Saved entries
######

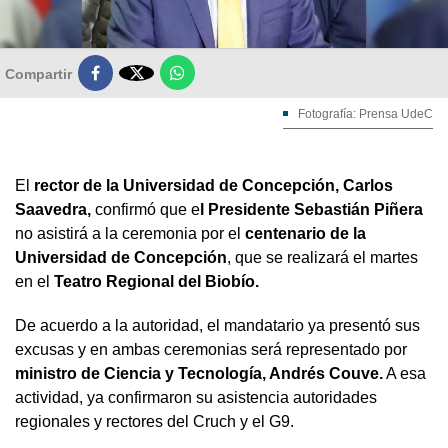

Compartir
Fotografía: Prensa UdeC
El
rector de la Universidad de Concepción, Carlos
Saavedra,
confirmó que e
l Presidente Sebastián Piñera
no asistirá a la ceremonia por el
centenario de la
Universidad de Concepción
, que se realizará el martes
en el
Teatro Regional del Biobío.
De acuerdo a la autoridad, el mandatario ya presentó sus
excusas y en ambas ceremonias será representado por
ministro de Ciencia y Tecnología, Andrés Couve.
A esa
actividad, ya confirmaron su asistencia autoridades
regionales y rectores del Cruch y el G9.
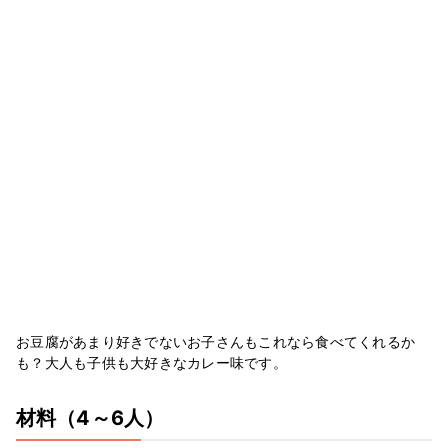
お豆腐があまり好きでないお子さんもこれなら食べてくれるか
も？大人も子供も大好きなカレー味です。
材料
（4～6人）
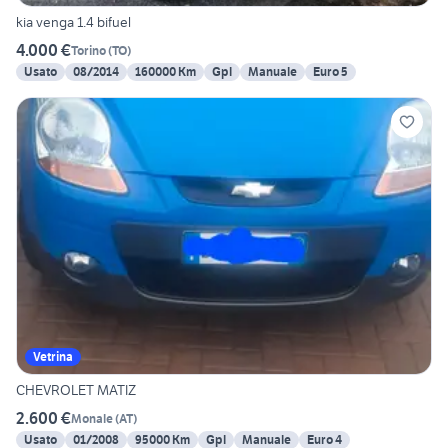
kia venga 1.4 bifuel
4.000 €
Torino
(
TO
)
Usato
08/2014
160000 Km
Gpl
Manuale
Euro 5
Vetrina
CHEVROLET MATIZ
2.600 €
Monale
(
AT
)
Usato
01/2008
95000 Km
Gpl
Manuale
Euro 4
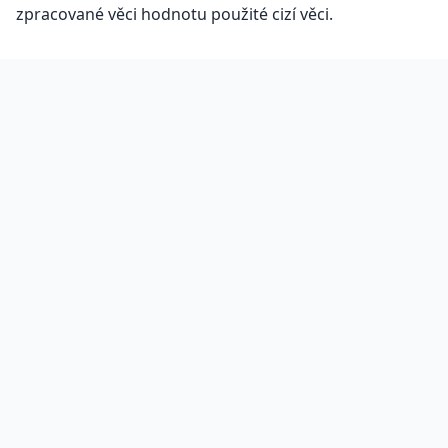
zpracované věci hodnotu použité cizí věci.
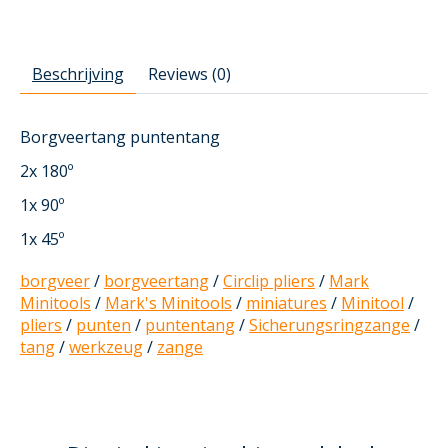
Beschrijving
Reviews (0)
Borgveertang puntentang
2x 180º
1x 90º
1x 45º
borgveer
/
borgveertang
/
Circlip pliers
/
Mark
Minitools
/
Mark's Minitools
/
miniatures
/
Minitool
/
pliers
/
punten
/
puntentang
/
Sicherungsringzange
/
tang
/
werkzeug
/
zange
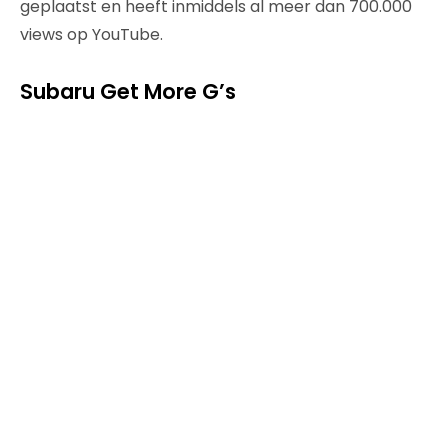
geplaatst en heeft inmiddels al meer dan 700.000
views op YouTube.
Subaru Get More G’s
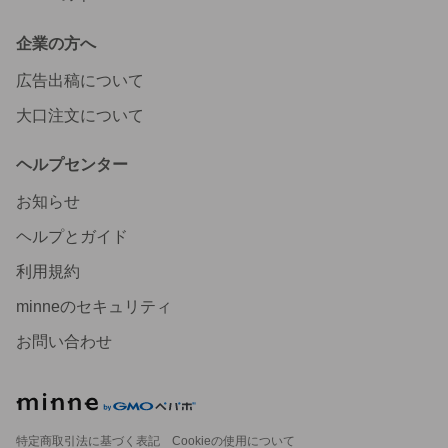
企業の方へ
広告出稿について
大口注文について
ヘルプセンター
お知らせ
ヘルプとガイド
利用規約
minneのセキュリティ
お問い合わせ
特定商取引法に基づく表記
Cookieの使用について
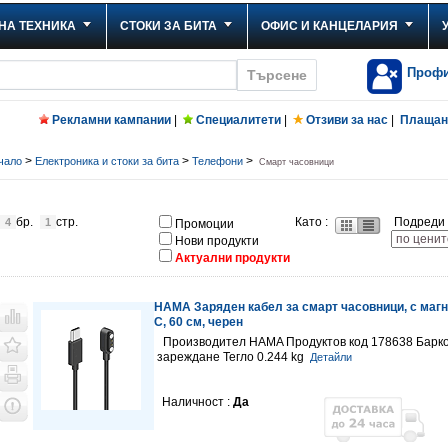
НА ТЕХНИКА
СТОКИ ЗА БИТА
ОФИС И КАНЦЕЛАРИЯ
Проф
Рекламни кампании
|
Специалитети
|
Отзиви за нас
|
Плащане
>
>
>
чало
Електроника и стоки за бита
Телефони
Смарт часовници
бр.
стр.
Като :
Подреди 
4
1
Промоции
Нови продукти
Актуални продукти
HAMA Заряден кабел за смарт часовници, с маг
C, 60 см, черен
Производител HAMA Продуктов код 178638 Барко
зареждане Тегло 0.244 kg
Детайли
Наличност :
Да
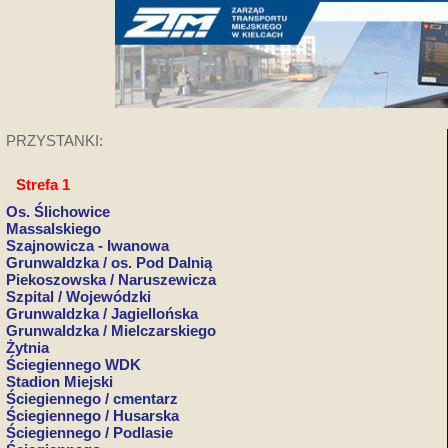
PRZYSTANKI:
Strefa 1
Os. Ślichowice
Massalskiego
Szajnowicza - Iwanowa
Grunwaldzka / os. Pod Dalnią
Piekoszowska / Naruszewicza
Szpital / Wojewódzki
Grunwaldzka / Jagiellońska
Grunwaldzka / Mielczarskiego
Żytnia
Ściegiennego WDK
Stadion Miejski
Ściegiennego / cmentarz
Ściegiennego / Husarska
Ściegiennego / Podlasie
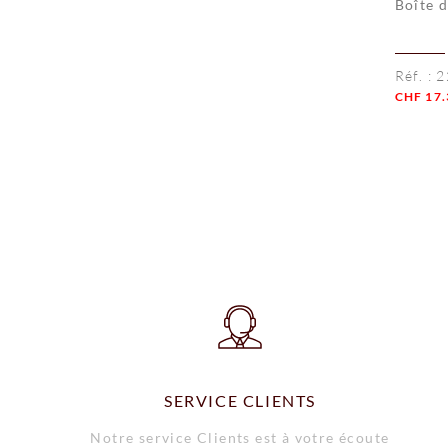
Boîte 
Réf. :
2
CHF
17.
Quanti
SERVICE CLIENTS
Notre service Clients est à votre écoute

######

Exercise brief
In the copy, every entry must appear exactly as written, and no picture may appear.

Answer area

Compartir
Fotografía: Prensa UdeC
El
rector de la Universidad de Concepción, Carlos
Saavedra,
confirmó que e
l Presidente Sebastián Piñera
no asistirá a la ceremonia por el
centenario de la
Universidad de Concepción
, que se realizará el martes
en el
Teatro Regional del Biobío.
De acuerdo a la autoridad, el mandatario ya presentó sus
excusas y en ambas ceremonias será representado por
ministro de Ciencia y Tecnología, Andrés Couve.
A esa
actividad, ya confirmaron su asistencia autoridades
regionales y rectores del Cruch y el G9.
お豆腐があまり好きでないお子さんもこれなら食べてくれるか
も？大人も子供も大好きなカレー味です。
材料
（4～6人）
kia venga 1.4 bifuel
4.000 €
Torino
(
TO
)
Usato
08/2014
160000 Km
Gpl
Manuale
Euro 5
Vetrina
CHEVROLET MATIZ
2.600 €
Monale
(
AT
)
Usato
01/2008
95000 Km
Gpl
Manuale
Euro 4
zpracované věci hodnotu použité cizí věci.
Beschrijving
Reviews (0)
Borgveertang puntentang
2x 180º
1x 90º
1x 45º
borgveer
/
borgveertang
/
Circlip pliers
/
Mark
Minitools
/
Mark's Minitools
/
miniatures
/
Minitool
/
pliers
/
punten
/
puntentang
/
Sicherungsringzange
/
tang
/
werkzeug
/
zange
geplaatst en heeft inmiddels al meer dan 700.000
views op YouTube.
Subaru Get More G’s
企業の方へ
広告出稿について
大口注文について
ヘルプセンター
お知らせ
ヘルプとガイド
利用規約
minneのセキュリティ
お問い合わせ
特定商取引法に基づく表記
Cookieの使用について
НА ТЕХНИКА
СТОКИ ЗА БИТА
ОФИС И КАНЦЕЛАРИЯ
Проф
Рекламни кампании
|
Специалитети
|
Отзиви за нас
|
Плащане
>
>
>
чало
Електроника и стоки за бита
Телефони
Смарт часовници
бр.
стр.
Като :
Подреди 
4
1
Промоции
Нови продукти
Актуални продукти
HAMA Заряден кабел за смарт часовници, с маг
C, 60 см, черен
Производител HAMA Продуктов код 178638 Барко
зареждане Тегло 0.244 kg
Детайли
Наличност :
Да
PRZYSTANKI:
Strefa 1
Os. Ślichowice
Massalskiego
Szajnowicza - Iwanowa
Grunwaldzka / os. Pod Dalnią
Piekoszowska / Naruszewicza
Szpital / Wojewódzki
Grunwaldzka / Jagiellońska
Grunwaldzka / Mielczarskiego
Żytnia
Ściegiennego WDK
Stadion Miejski
Ściegiennego / cmentarz
Ściegiennego / Husarska
Ściegiennego / Podlasie
Boîte 
Réf. :
2
CHF
17.
Quanti
SERVICE CLIENTS
Notre service Clients est à votre écoute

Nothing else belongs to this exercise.